In Healy, a student at Northern Illinois University was injured while she was participating in university-sponsored gymnastics activities. She brought suit against two athletic directors, a gymnastics coach, and a team trainer employed by the university. The defendants moved to dismiss the complaint on the basis that sovereign immunity applied and the suit belonged in the Court of Claims. The supreme court held that the plaintiff’s claim was one against the State because *169the plaintiff charged the defendants with negligence in the discharge of their official employment duties and did not claim that they acted in excess of those duties or in violation of law. Healy, 133 Ill. 2d at 311, 549 N.E.2d at 1248. The court further stated:

"The relationship between the plaintiff and the defendants would not have had a source outside the employment status of the defendant. Whatever duty was owed by the defendants to the plaintiff existed because of the plaintiff’s status as a student and her participation in the university-sponsored activities.” Healy, 133 Ill. 2d at 313, 549 N.E.2d at 1249.
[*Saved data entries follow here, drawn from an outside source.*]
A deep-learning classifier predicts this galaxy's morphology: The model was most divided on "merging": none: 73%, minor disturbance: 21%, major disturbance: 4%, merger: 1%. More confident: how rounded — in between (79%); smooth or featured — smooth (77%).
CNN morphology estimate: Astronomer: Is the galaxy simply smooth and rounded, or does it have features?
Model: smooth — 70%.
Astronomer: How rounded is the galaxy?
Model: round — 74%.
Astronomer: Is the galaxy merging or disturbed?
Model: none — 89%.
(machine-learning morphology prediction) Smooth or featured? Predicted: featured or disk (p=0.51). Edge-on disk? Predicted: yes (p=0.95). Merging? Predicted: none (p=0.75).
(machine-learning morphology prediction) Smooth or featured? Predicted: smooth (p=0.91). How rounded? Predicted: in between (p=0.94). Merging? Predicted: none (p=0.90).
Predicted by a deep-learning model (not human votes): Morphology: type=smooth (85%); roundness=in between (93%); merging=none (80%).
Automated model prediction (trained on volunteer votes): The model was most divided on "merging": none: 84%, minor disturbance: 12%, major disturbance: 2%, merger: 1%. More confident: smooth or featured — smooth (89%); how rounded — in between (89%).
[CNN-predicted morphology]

In the present case, the duties defendant is charged with breaching arose solely by virtue of his state employment as a state trooper. Plaintiff’s first-amended complaint alleged that from the time defendant pulled plaintiff over to the time he transported him to the squad room, "defendant was acting within the scope of his employment as agent and servant of the STATE OF ILLINOIS, and was transporting Plaintiff on behalf of the Village of Buffalo Grove, who had issued a traffic warrant for Plaintiff.” The complaint goes on to list four acts or omissions of which defendant was allegedly guilty:

"a. Failed to exercise ordinary care under all the circumstances in the handling and transportation of Plaintiff while in his custody;
b. Failed to instruct plaintiff how to properly enter squad car with him [sz'c] hands handcuffed behind him;
c. Negligently pushed or forced Plaintiff into the front seat of the squad car;
d. Failed to provided [sz'c] proper assistance to Plaintiff in entering the squad car with his hands handcuffed behind him.”

These allegations involve the duties defendant owed to plaintiff while plaintiff was in the custody of defendant. The relationship between defendant and plaintiff was that of arresting officer and ar-restee. Therefore, defendant’s negligently performed functions were uniquely related to his status as a state trooper.
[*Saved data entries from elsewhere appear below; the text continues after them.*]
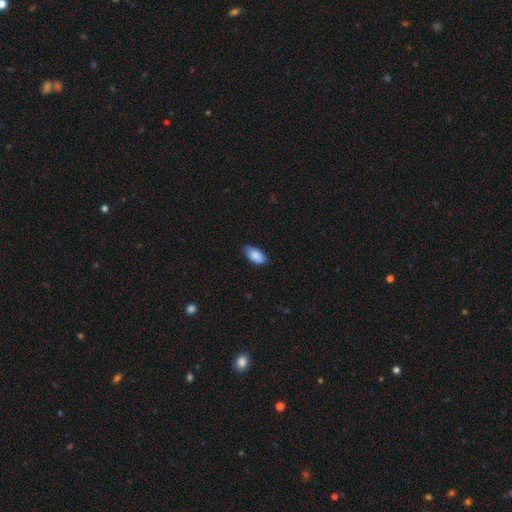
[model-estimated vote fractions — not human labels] A smooth galaxy with no disk features (87%) that is in between round and cigar-shaped (94%). Merging: none (74%).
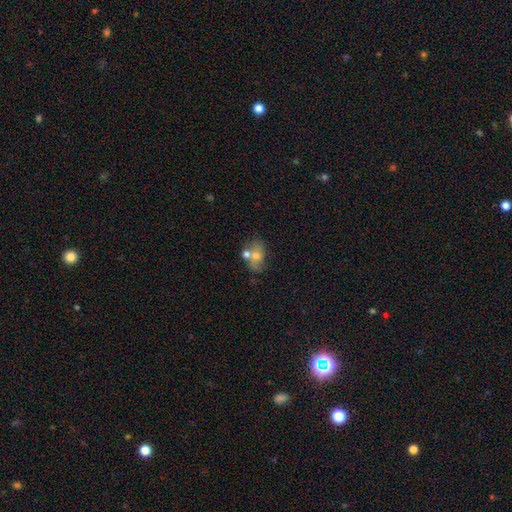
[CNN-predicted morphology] Q: Smooth or featured?
A: smooth (55%); runner-up: featured or disk (34%)
Q: How rounded?
A: in between (72%); runner-up: round (26%)
Q: Merging?
A: none (39%); runner-up: merger (37%)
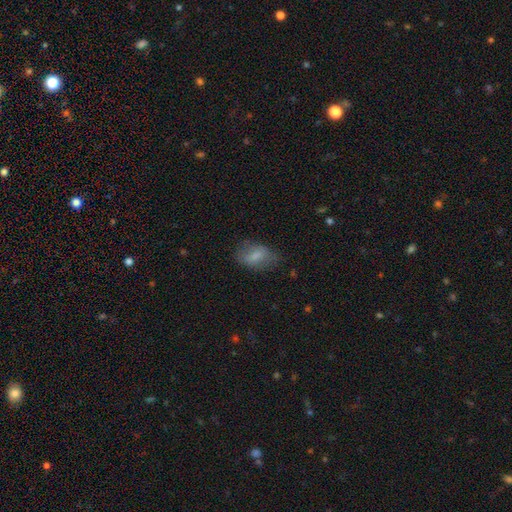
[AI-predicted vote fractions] Smooth or featured?
  - smooth: 70% *
  - featured or disk: 22%
  - star or artifact: 8%
How rounded?
  - in between: 88% *
  - round: 9%
  - cigar-shaped: 3%
Merging?
  - none: 68% *
  - minor disturbance: 22%
  - major disturbance: 8%
  - merger: 1%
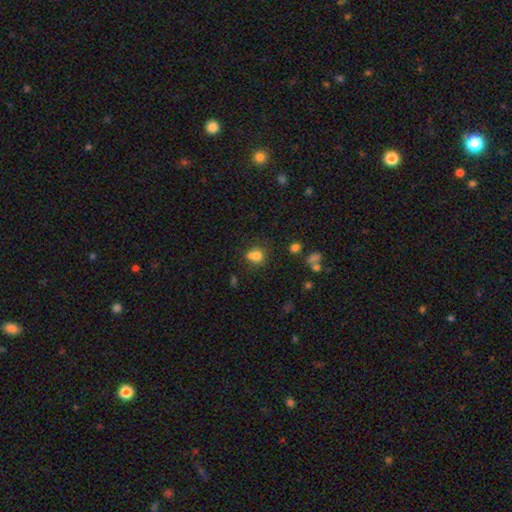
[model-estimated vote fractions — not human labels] smooth-or-featured: smooth: 77% | star or artifact: 13% | featured or disk: 10%
  how-rounded: round: 59% | in between: 39% | cigar-shaped: 1%
  merging: none: 45% | merger: 28% | minor disturbance: 19% | major disturbance: 8%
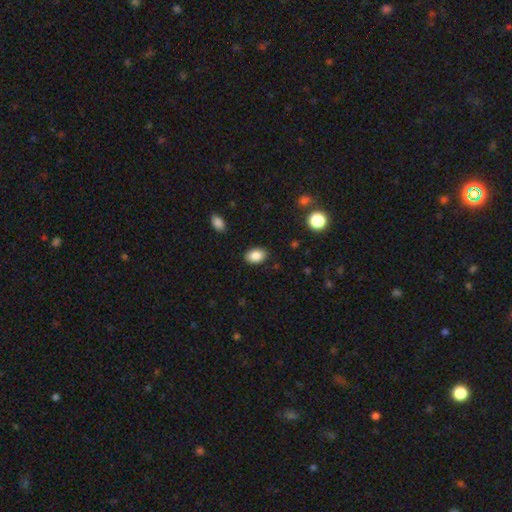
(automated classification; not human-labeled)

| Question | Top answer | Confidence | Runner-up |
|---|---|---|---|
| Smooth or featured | smooth | 87% | star or artifact (8%) |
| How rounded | in between | 84% | round (15%) |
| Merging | none | 87% | minor disturbance (9%) |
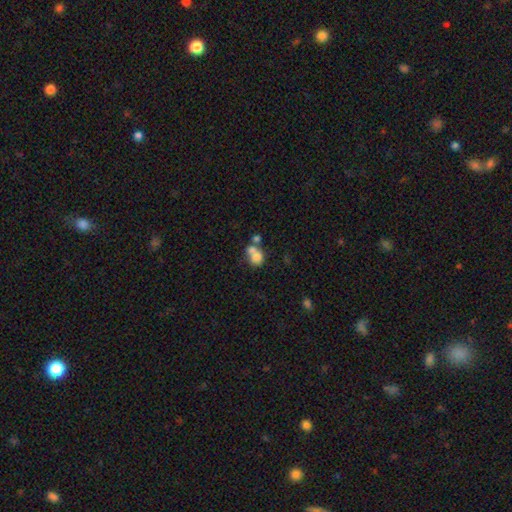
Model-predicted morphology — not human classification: Smooth or featured?
  - smooth: 69% *
  - featured or disk: 20%
  - star or artifact: 11%
How rounded?
  - round: 65% *
  - in between: 34%
  - cigar-shaped: 1%
Merging?
  - merger: 61% *
  - none: 26%
  - minor disturbance: 8%
  - major disturbance: 5%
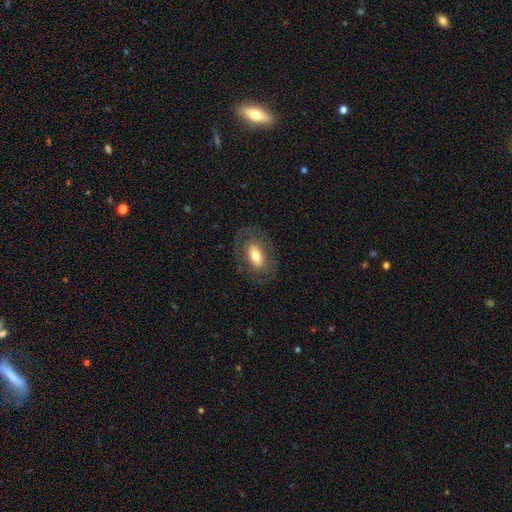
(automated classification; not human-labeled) Morphology: type=smooth (55%); roundness=in between (88%); merging=none (76%).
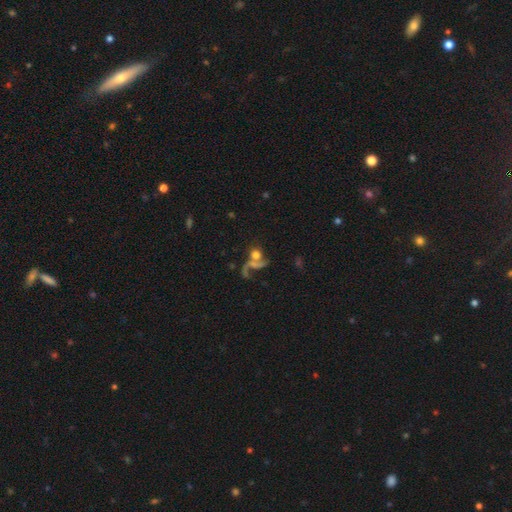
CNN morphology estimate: Smooth or featured?
  - smooth: 46% *
  - featured or disk: 39%
  - star or artifact: 15%
Merging?
  - merger: 44% *
  - none: 27%
  - major disturbance: 20%
  - minor disturbance: 9%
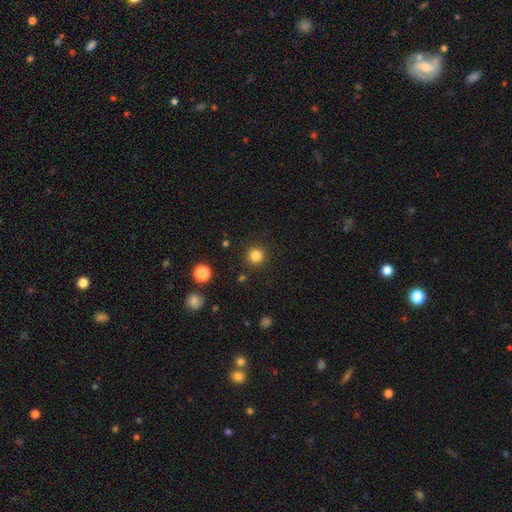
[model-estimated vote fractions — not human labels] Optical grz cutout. It shows a smooth galaxy with no disk features (83%) that is round (94%). Merging: none (91%).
Plaintiff’s argument that the duties defendant owed to plaintiff were no different than those owed by all drivers who are transporting another is without merit. If plaintiff had not been put under arrest and handcuffed by defendant, defendant would not have had any alleged duty to instruct and assist plaintiff regarding the entry of a squad car while handcuffed. Defendant had the authority to arrest and handcuff plaintiff by virtue of his employment as a state trooper.
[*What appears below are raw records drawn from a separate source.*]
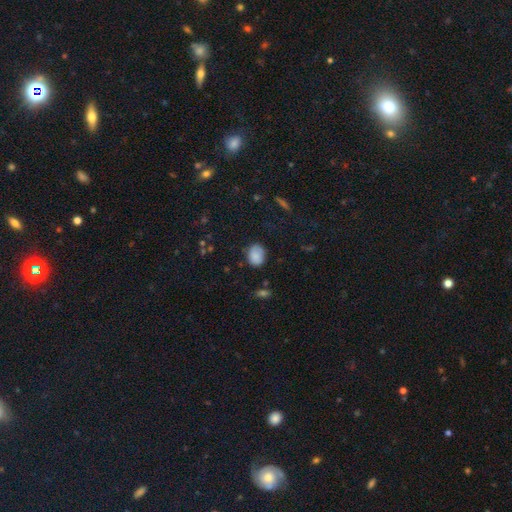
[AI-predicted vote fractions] A smooth galaxy with no disk features (83%) that is round (51%). Merging: none (69%).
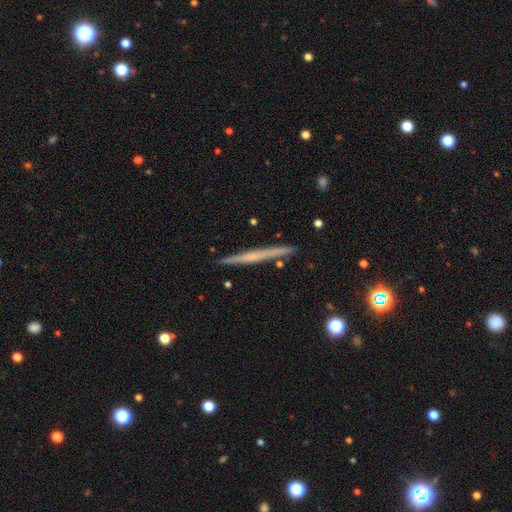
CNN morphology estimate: Q: Smooth or featured?
A: featured or disk (58%); runner-up: smooth (35%)
Q: Edge-on disk?
A: yes (98%); runner-up: no (2%)
Q: Edge-on bulge?
A: none (78%); runner-up: rounded (17%)
Q: Merging?
A: none (90%); runner-up: minor disturbance (7%)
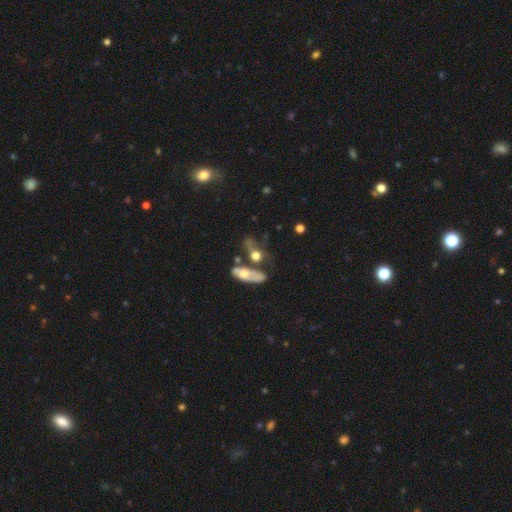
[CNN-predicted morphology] Overall: smooth (48%; featured or disk 40%). Merging: merger (35%; none 33%).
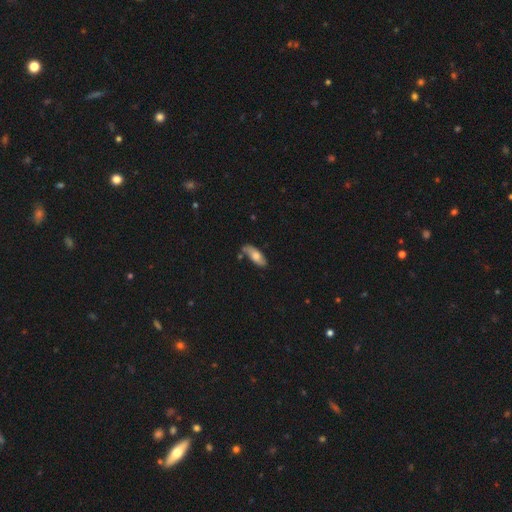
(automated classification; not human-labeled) A smooth galaxy with no disk features (68%) that is in between round and cigar-shaped (73%).

Vote fractions:
- Smooth or featured? smooth: 68% / featured or disk: 26% / star or artifact: 6%
- How rounded? in between: 73% / cigar-shaped: 25% / round: 2%
- Merging? none: 67% / minor disturbance: 21% / merger: 7% / major disturbance: 5%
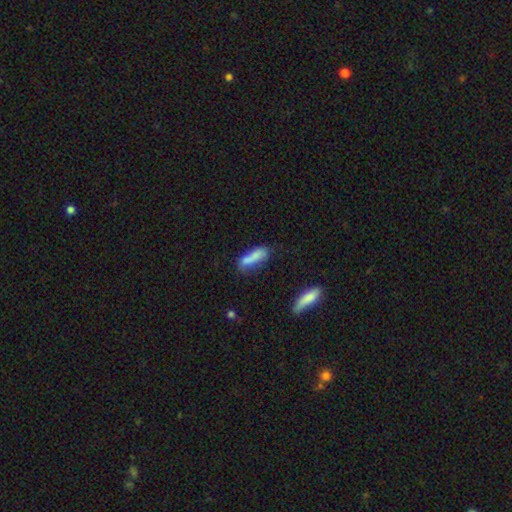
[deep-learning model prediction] A smooth galaxy with no disk features (71%) that is in between round and cigar-shaped (49%). Merging: none (44%).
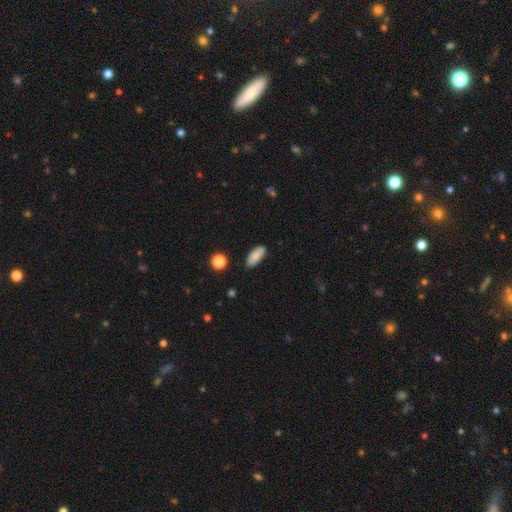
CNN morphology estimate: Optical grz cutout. It shows a smooth galaxy with no disk features (86%) that is in between round and cigar-shaped (84%). Merging: none (85%).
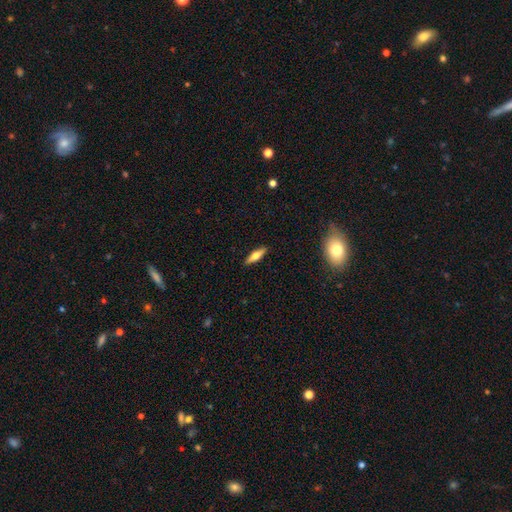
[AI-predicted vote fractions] Overall: smooth (57%; featured or disk 36%). How rounded: cigar-shaped (60%; in between 37%). Merging: none (89%).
Furthermore, plaintiff has not alleged that defendant exceeded his duties or acted contrary to law. Plaintiff’s amended complaint sounds only in negligence. Finally, plaintiff’s statement that "it has been repeatedly held in Illinois that a police officer who is transport*170ing a prisoner is not enforcing or executing any law, so as to qualify for immunity” is misleading. (Emphasis added.) The cases cited by plaintiff involve a specific section of the local governmental immunity statute which is not in any remote way applicable to the state sovereign immunity issue in this case.

For all of these reasons, we find plaintiff’s action was one against the State. Thus, the circuit court lacked jurisdiction in this case, and we need not address defendant’s remaining arguments.

Accordingly, the judgment of the circuit court of Cook County is reversed and vacated.

Reversed and vacated.

CAMPBELL, P.J., and BRADEN, J., concur.